Welcome to part 5 of my 7 1/2 part guide to Google Webmaster Tools. In this post I will be covering everything under the Crawl section.
This area of Google Webmaster Tools that contain a lot of advanced features used to control the search visibility of your website and provide you with with information on how often your site is crawled. The first area in this section is called Crawl Errors.
I’m not going to spend too much time on this section since I covered it in Part 1, so I will just do a quick review. This section shows us a list of errors that Google has found when crawling our websites within the last 90 days. We are able to download that list which includes server codes, URLs and the date detected, providing you with more information to diagnose and solve those issues. Recently added features include showing errors from Smartphones and Googlebot-mobile crawl errors. From here you can also see data from DNS, Server connectivity and Robots.txt.
This area under Crawl shows all Googlebot activity, on our website, for the past 90 days. There are three graphs we are presented with when we first land on this page: Pages crawled per day, Kilobytes downloaded per day and Time spent downloading a page (in milliseconds).

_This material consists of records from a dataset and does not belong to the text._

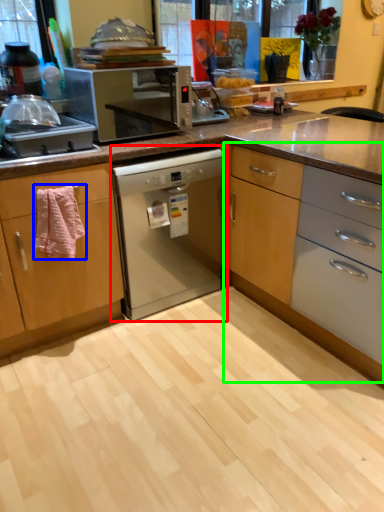
Question: Estimate the real-world distances between objects in this image. Which object is farther from home appliance (highlighted by a red box), cloth (highlighted by a blue box) or cabinetry (highlighted by a green box)?

Choices:
 (A) cloth
 (B) cabinetry

Answer: (A)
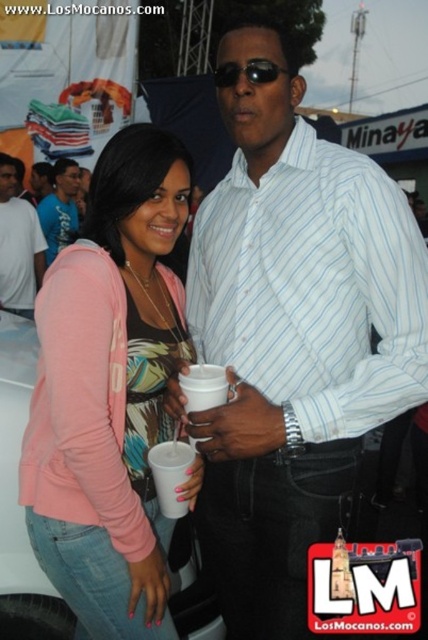
You are at an event and want to place both the white paper cup at center and the sunglasses at center into your bag. Which item will take up more space in your bag?

The sunglasses at center will take up more space in your bag because the white paper cup at center occupies less space than sunglasses at center.

You are at a party and want to grab a drink from the table between the pink cotton shirt at left and the white paper cup at center. Can you reach the cup without moving the shirt?

The pink cotton shirt at left is positioned on the left side of the white paper cup at center, so you can reach the cup without moving the shirt since it is to the right of the shirt.

You are a photographer standing at the camera position. You want to take a closeup photo of the pink cotton shirt at left. Can you do it without moving the shirt or the camera?

The pink cotton shirt at left is 1.45 meters away from the camera, so you can take a closeup photo without moving either since the distance is within a typical camera focus range.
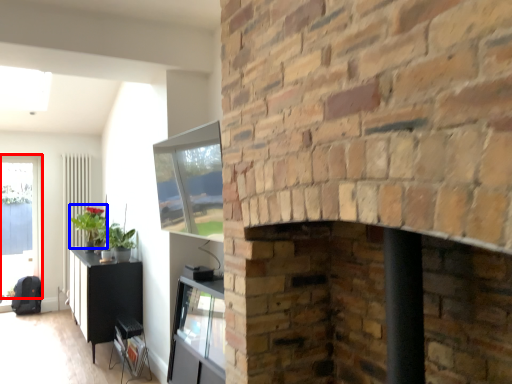
Question: Which of the following is the closest to the observer, window (highlighted by a red box) or plant (highlighted by a blue box)?

Choices:
 (A) window
 (B) plant

Answer: (B)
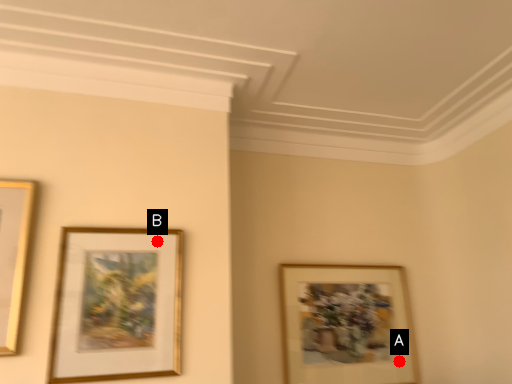
Question: Two points are circled on the image, labeled by A and B beside each circle. Which point is farther from the camera taking this photo?

Choices:
 (A) A is further
 (B) B is further

Answer: (A)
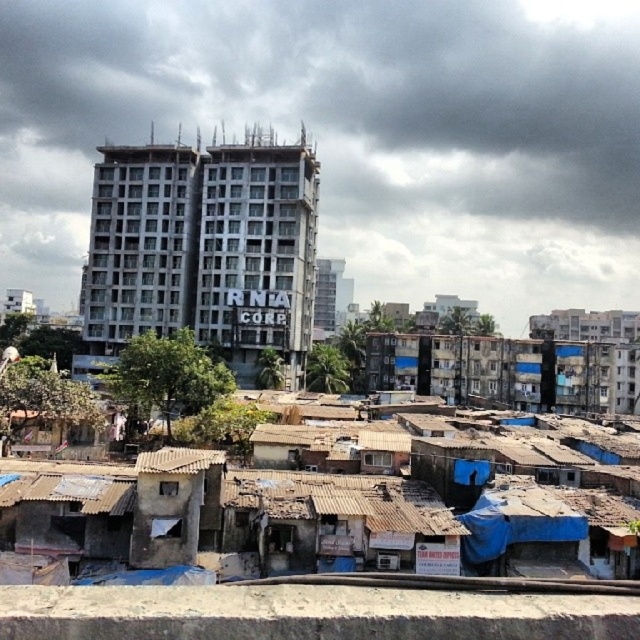
You are a city planner assessing the urban layout. You see the white concrete building at center and the rusty concrete slum at lower center. Which structure has a larger footprint in terms of width?

The white concrete building at center might be wider than rusty concrete slum at lower center according to the description.

Based on the scene description, can you determine the exact coordinates of the white concrete building at center?

The white concrete building at center is located at coordinates point (349,132).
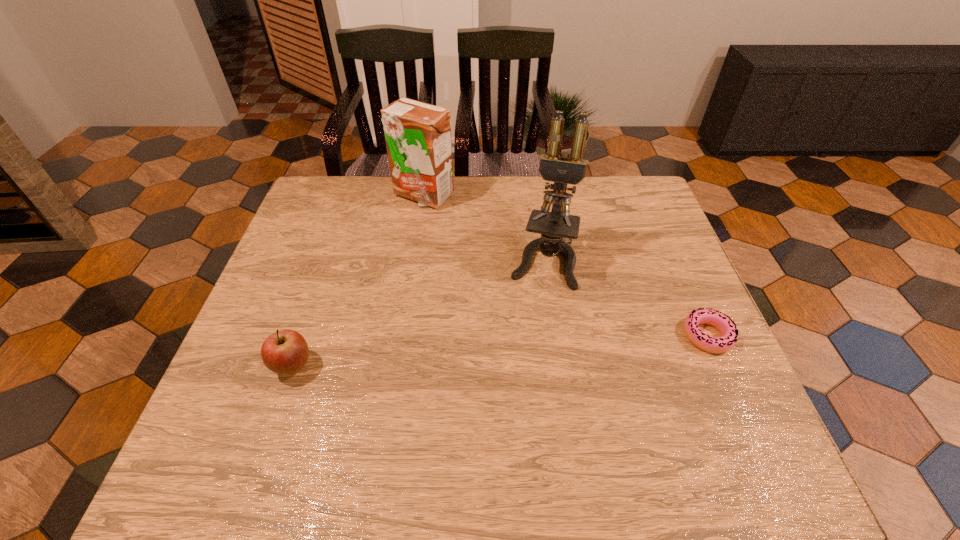
At what (x,y) coordinates should I click in order to perform the action: click on free space located at the eyepieces of the microscope. Please return your answer as a coordinate pair (x, y). The image size is (960, 540). Looking at the image, I should click on (529, 334).

Find the location of `free spot located 0.280m at the eyepieces of the microscope`. free spot located 0.280m at the eyepieces of the microscope is located at coordinates (517, 386).

Where is `vacant area situated at the eyepieces of the microscope`? This screenshot has height=540, width=960. vacant area situated at the eyepieces of the microscope is located at coordinates (512, 413).

Locate an element on the screen. vacant area situated 0.080m on the straw side of the farthest object is located at coordinates (431, 227).

Image resolution: width=960 pixels, height=540 pixels. I want to click on blank space located on the straw side of the farthest object, so click(432, 230).

Locate an element on the screen. This screenshot has height=540, width=960. free space located 0.290m on the straw side of the farthest object is located at coordinates (443, 279).

In order to click on object that is at the far edge in this screenshot , I will do `click(418, 135)`.

Identify the location of object that is at the near edge. (285, 352).

Where is `object situated at the left edge`? Image resolution: width=960 pixels, height=540 pixels. object situated at the left edge is located at coordinates (285, 352).

This screenshot has width=960, height=540. In order to click on object that is at the right edge in this screenshot , I will do `click(722, 322)`.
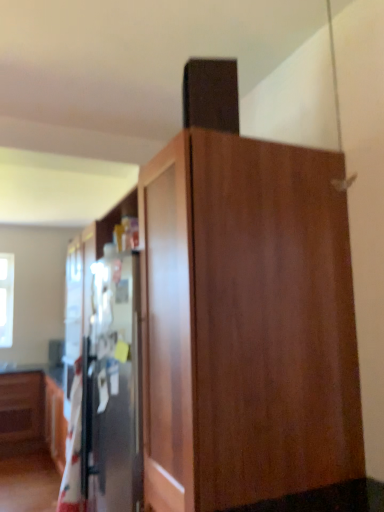
Question: Considering the positions of transparent glass window at upper left and wooden cabinet at center in the image, is transparent glass window at upper left bigger or smaller than wooden cabinet at center?

Choices:
 (A) small
 (B) big

Answer: (A)

Question: Considering the positions of transparent glass window at upper left and wooden cabinet at center in the image, is transparent glass window at upper left taller or shorter than wooden cabinet at center?

Choices:
 (A) short
 (B) tall

Answer: (A)

Question: Which object is the farthest from the white cotton blanket at left?

Choices:
 (A) transparent glass window at upper left
 (B) wooden cabinet at center

Answer: (A)

Question: Which is farther from the white cotton blanket at left?

Choices:
 (A) transparent glass window at upper left
 (B) wooden cabinet at center

Answer: (A)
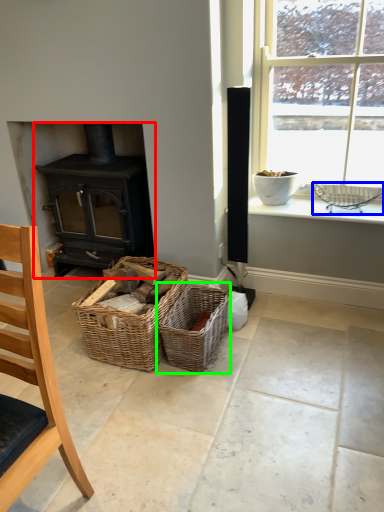
Question: Which object is the closest to the wood burning stove (highlighted by a red box)? Choose among these: basket (highlighted by a blue box) or picnic basket (highlighted by a green box).

Choices:
 (A) basket
 (B) picnic basket

Answer: (B)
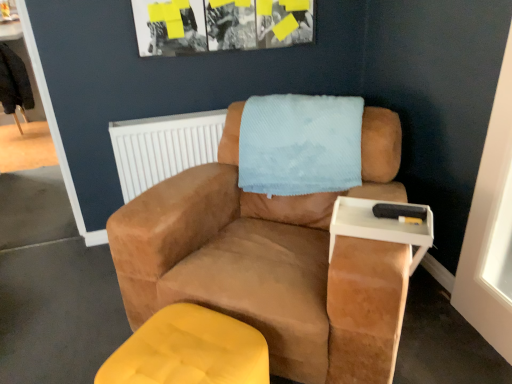
Question: From a real-world perspective, is matte yellow ottoman at lower left located higher than white plastic radiator at upper center?

Choices:
 (A) no
 (B) yes

Answer: (A)

Question: Is matte yellow ottoman at lower left further to camera compared to white plastic radiator at upper center?

Choices:
 (A) yes
 (B) no

Answer: (B)

Question: From the image's perspective, is matte yellow ottoman at lower left on white plastic radiator at upper center?

Choices:
 (A) yes
 (B) no

Answer: (B)

Question: Could you tell me if matte yellow ottoman at lower left is facing white plastic radiator at upper center?

Choices:
 (A) no
 (B) yes

Answer: (A)

Question: Considering the relative sizes of matte yellow ottoman at lower left and white plastic radiator at upper center in the image provided, is matte yellow ottoman at lower left bigger than white plastic radiator at upper center?

Choices:
 (A) no
 (B) yes

Answer: (B)

Question: Is point (198, 180) positioned closer to the camera than point (228, 354)?

Choices:
 (A) closer
 (B) farther

Answer: (B)

Question: In the image, is suede brown armchair at center positioned in front of or behind matte yellow ottoman at lower left?

Choices:
 (A) front
 (B) behind

Answer: (B)

Question: From a real-world perspective, is suede brown armchair at center positioned above or below matte yellow ottoman at lower left?

Choices:
 (A) below
 (B) above

Answer: (B)

Question: Is suede brown armchair at center wider or thinner than matte yellow ottoman at lower left?

Choices:
 (A) thin
 (B) wide

Answer: (B)

Question: From the image's perspective, relative to matte yellow ottoman at lower left, is white plastic radiator at upper center above or below?

Choices:
 (A) above
 (B) below

Answer: (A)

Question: Is white plastic radiator at upper center bigger or smaller than matte yellow ottoman at lower left?

Choices:
 (A) small
 (B) big

Answer: (A)

Question: In the image, is white plastic radiator at upper center positioned in front of or behind matte yellow ottoman at lower left?

Choices:
 (A) front
 (B) behind

Answer: (B)

Question: In terms of height, does white plastic radiator at upper center look taller or shorter compared to matte yellow ottoman at lower left?

Choices:
 (A) short
 (B) tall

Answer: (B)

Question: Considering the positions of white plastic tray at right and suede brown armchair at center in the image, is white plastic tray at right bigger or smaller than suede brown armchair at center?

Choices:
 (A) small
 (B) big

Answer: (A)

Question: Does point (388, 203) appear closer or farther from the camera than point (343, 309)?

Choices:
 (A) farther
 (B) closer

Answer: (A)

Rolling over a graph will provide us with the date it was crawled and information pertaining to that day. This could mean how many pages were crawled that day, how many kilobytes were downloaded or how much time was spend downloading a page. To the right of these charts are information highlights such as High, Average and Low. This makes it a lot easier if we need to diagnose any issues with site load time. If there are any issues with our site, Webmaster Tools allows you to Fetch as Google to see how Googlebot sees your page.
Fetch as Google
The third link down under Crawl is Fetch as Google. Here we have the ability to submit pages to Google’s index as well as see how Google’s spider sees the page.
From here we have a few options to choose from when we want to see how Google sees our website. The first step is to enter a URL path into the text box. For example, if your website is http;//www.example.com, you only need enter the page you are interested in seeing; this is what comes after .com/. Let’s say we are interested in /sample.html, we would enter sample.html in the space provided and click FETCH. After we click fetch we are prompted with a pending message then Your request was completed successfully. Here is what it looks like:
Since I don’t currently have the page /sample.html on my website, this tool is going to return an error message of Not found. From doing SEO we know that not found is a 404 error.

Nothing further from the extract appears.